![]() | Annu. Rev. Astron. Astrophys. 1980. 18:
321-361 Copyright © 1980 by Annual Reviews. All rights reserved |
In bringing together the material for this review our attention was drawn repeatedly to the remarkably similar characteristics of virtually all strongly polarized extragalactic objects, which are found as the nuclei of giant elliptical galaxies or as quasi-stellar sources. These are violent variability, a compact, flat-spectrum radio source, and a very smooth continuum extending at least to 10 µ. These properties are common to the polarized sources in BL Lac objects over a wide range of luminosity and to some QSOs and radio galaxies. In view of the similarities, which suggest a common process of energy release close to the central core of these objects, we will treat them all as a single group. In a memorable banquet speech at the Pittsburgh meeting on BL Lac objects (the only words spoken not faithfully reported in the proceedings) Ed Spiegel suggested the name "blazar" for this class of object. A combination of B L Lac object and quasar, with a strong feeling of the characteristic violent optical flaring, blazar seems an excellent name, one which we will adopt throughout the review. As we shall discuss in Sections V and VI, blazars may not be a different type of object from most quasars or active elliptical galaxies. These normal objects may have jets whose emission is beamed by relativistic bulk motion, and show blazar characteristics only when pointed at us. In reviewing the observational data we will be especially conscious of properties that could help distinguish an isotropic source from a beamed one.
The blazars form only a small portion of active extragalactic objects. Optical emission from most QSOs and Seyfert nuclei shows only very small polarization and little optical variability, and is perhaps the result of thermal or scattering processes. For these objects we will try to assess the information about source geometry and emission that can be derived from polarization data, particularly from the spectrum of polarization.
Polarization of active extragalactic objects has not been comprehensively reviewed in the past except by Visvanathan (1974) and Hagen-Thorn (1974). Both authors include rather complete discussions of the polarization by scattering in normal galaxies and the dusty halo of M82. In the interest of brevity we will not discuss these types of extended objects, except to point the reader to recent discussions of M82 by Bingham et al. (1976) and by Schmidt, Angel & Cromwell (1976).

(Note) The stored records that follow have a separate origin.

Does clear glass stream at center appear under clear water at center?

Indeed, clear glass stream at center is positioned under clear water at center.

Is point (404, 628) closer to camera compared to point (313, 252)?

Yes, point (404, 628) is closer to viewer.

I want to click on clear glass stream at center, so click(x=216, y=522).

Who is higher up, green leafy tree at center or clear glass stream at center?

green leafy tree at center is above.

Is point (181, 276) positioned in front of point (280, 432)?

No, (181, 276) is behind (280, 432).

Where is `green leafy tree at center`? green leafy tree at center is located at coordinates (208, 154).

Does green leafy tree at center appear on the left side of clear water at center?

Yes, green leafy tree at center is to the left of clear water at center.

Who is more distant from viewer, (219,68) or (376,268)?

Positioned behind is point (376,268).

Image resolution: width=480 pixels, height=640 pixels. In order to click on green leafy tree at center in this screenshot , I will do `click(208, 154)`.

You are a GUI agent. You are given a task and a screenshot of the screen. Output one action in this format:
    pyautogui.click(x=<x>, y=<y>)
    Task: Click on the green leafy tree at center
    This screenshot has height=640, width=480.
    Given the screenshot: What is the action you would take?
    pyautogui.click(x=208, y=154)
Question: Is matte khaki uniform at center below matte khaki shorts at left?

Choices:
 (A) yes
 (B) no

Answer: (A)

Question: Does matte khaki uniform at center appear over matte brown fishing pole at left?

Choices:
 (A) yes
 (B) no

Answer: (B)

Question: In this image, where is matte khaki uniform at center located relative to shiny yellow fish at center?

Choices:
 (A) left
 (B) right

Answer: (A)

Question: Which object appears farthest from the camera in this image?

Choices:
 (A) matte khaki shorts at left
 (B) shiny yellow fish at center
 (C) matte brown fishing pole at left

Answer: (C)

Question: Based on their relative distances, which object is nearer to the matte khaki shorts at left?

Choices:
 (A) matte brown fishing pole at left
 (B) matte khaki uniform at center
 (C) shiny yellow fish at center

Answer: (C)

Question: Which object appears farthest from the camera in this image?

In this review we consider first the compact extragalactic sources for which strong polarization has been measured. The number of these is small enough, about 60, that we are able to at least mention them all. In Section II we first list the blazars, which form the large majority of the strongly polarized objects, and summaries of the observational data of some individual objects are given. The optical-infrared polarimetric properties and correlations of polarization with other properties of blazars are discussed in Section III. The remaining compact objects that show high polarization are PHL 5200 and knots in the jet of M87, whose properties are reviewed in Section II, and several Seyfert nuclei. The polarization properties of Seyfert nuclei, nearly all of which seem to be polarized by dust, and the majority of QSOs, which have only weak polarizations of unknown origin, are reviewed in Section IV. Theoretical models for the origin of optical-infrared polarization are reviewed in Section V, while in Section VI we consider how the observations of polarization can be accommodated by relativistically beamed jets. We finish in Section VII with some directions for future work.